Now we can safely split that modified string using the simple split()
function provided built-in by Python string module to bring about the same result.
Note that we have not imported any new modules to the code this time to achieve the outcome.
Split String With Multiple Delimiters in Python
Consider the text mentioned below.
text = "python is# an% easy;language- to, learn."
For this example, we need to split it on all instances the text has any of the characters # % ; - ,
followed by a space.
Regular Expressions
In this case, we can easily add the additional separators when defining our regular expression.
import re
text = "python is# an% easy;language- to, learn."
print(re.split("; |, |# |% |- ", text))
Output:
['python is', 'an', 'easy;language', 'to', 'learn.']
as a Function
In this situation as well, we can simply use the same code we used earlier with two delimiters with a simple change of adding all additional separators into the separators
variable.
import re
text = "python is# an% easy;language- to, learn."

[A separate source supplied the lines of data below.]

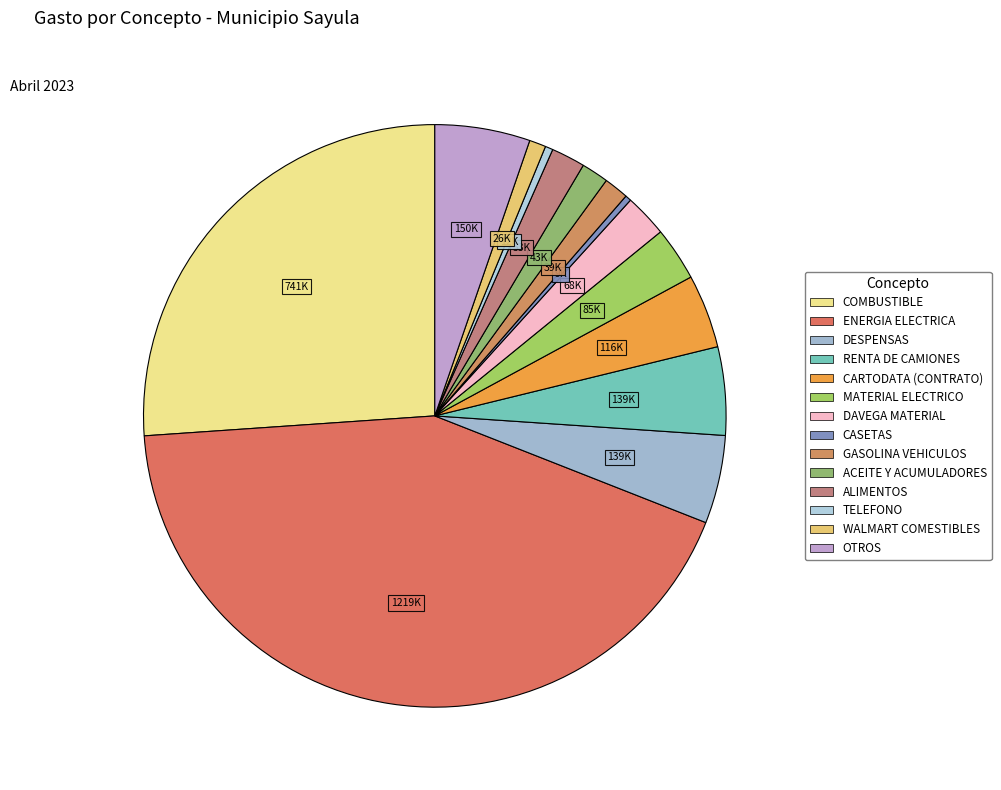

How many segments does this pie chart have?

14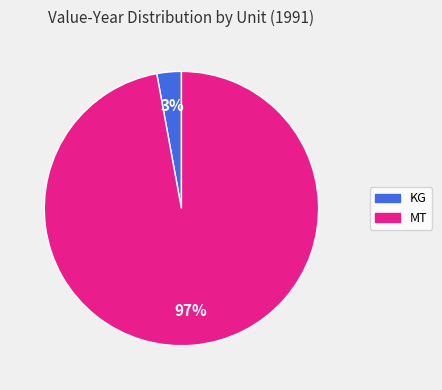

To the nearest percent, what is the average slice percentage?

50%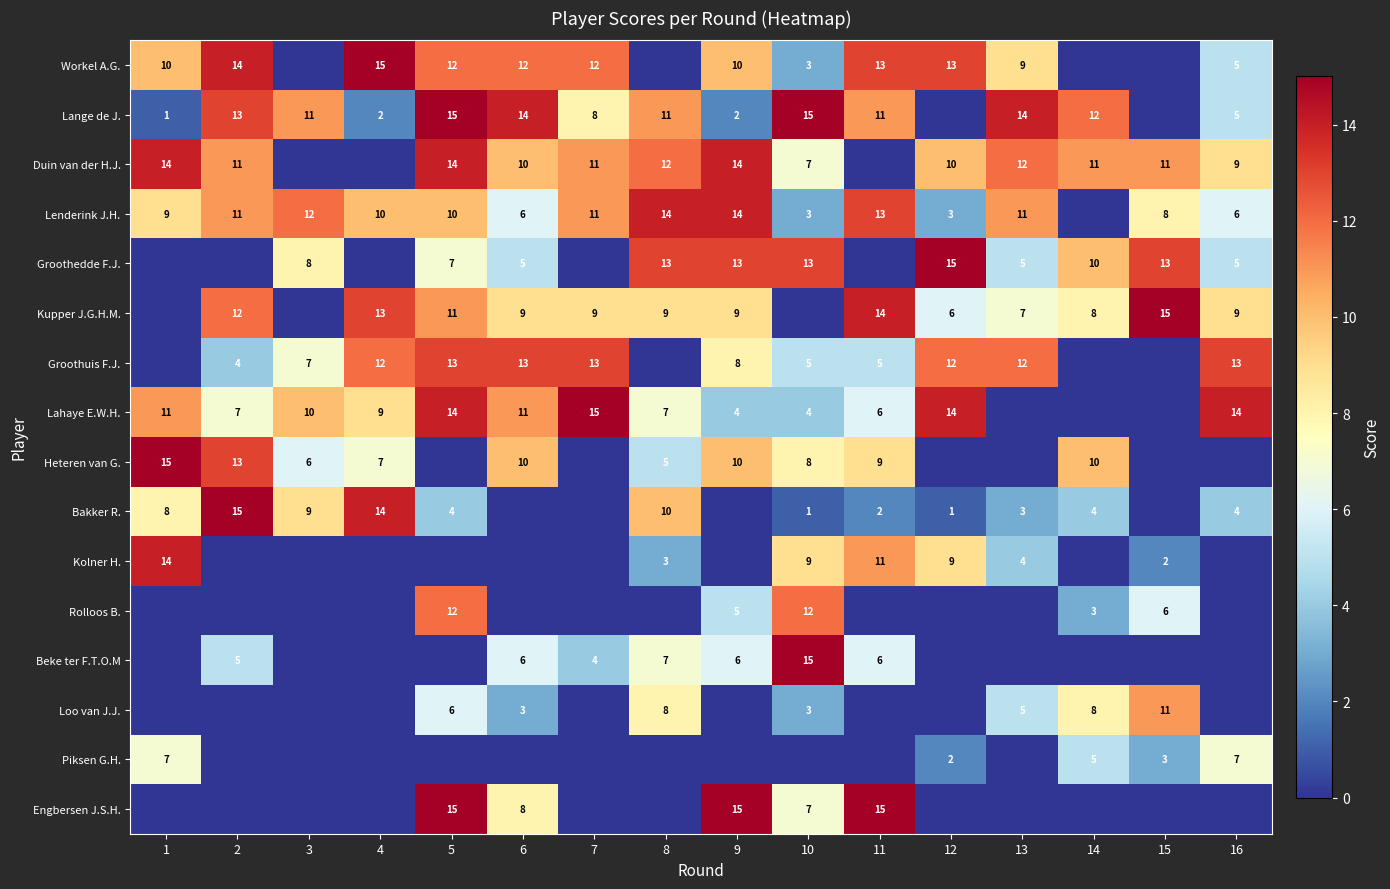

The Lange de J. series shows 26 at 10. True or false?

False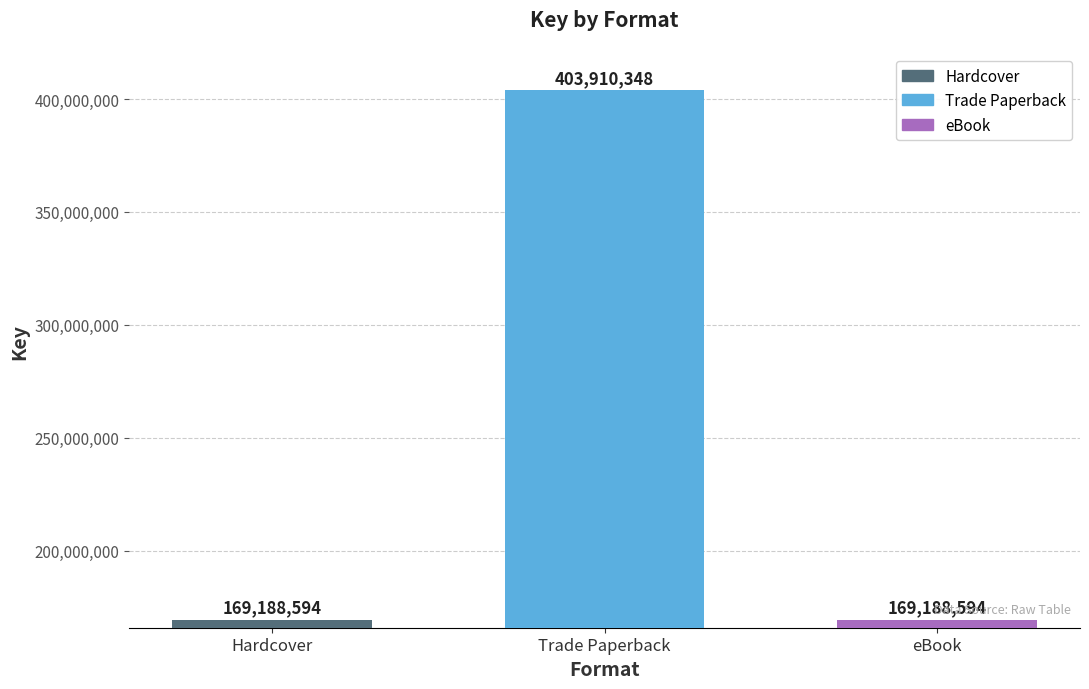

What value does the Hardcover series have at Trade Paperback?

169188594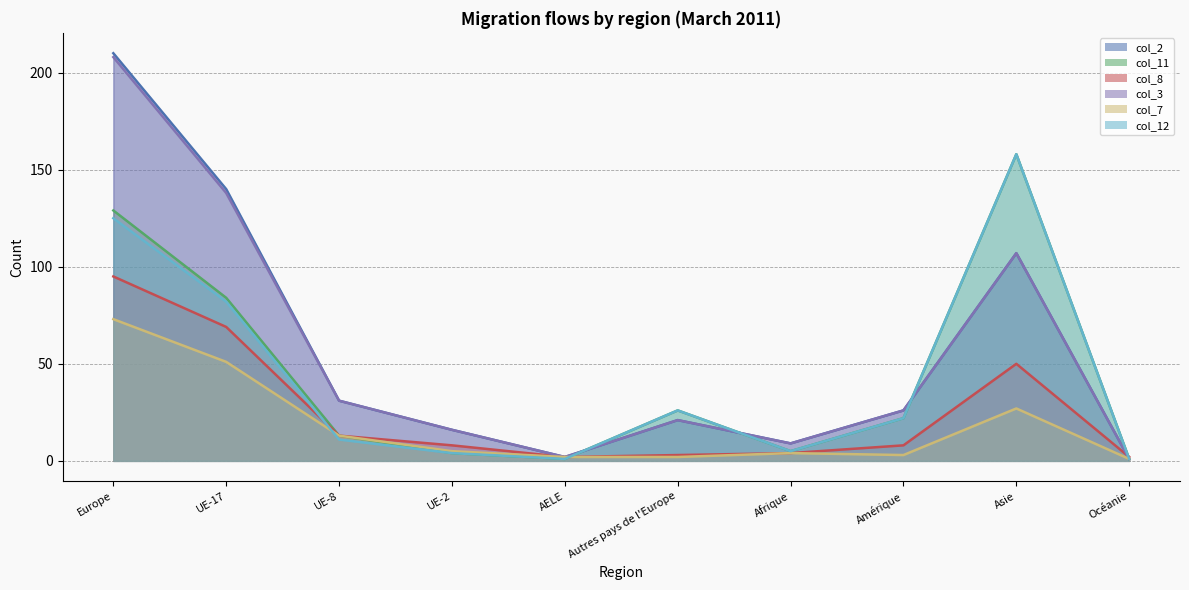

What is the approximate value of col_12 at Europe?

125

separators = "; ", ", ", "# ", "% ", "- "
def custom_split(sepr_list, str_to_split):
# create regular expression dynamically
regular_exp = "|".join(map(re.escape, sepr_list))
return re.split(regular_exp, str_to_split)
print(custom_split(separators, text))
Use String Functions
Similar to the way we dealt with it before with two delimiters, we can use replace()
and split()
functions to deal with this as well.
text = "python is, an easy;language; to, learn."
# transform [semicolon-space] parts of the string into [comma-space]
text_one_delimiter = (
text.replace("# ", ", ").replace("% ", ", ").replace("; ", ", ").replace("- ", ", ")
)
print(text_one_delimiter.split(", "))
Output:
['python is', 'an easy;language', 'to', 'learn.']
It should be noted that this method is not recommended when used for higher delimiter counts such as in this instance. Since in this case string replace()
method will have to be used multiple times to make multiple traverses on the string, it would ultimately cause undesired performance spikes easily avoidable using Regular Expressions.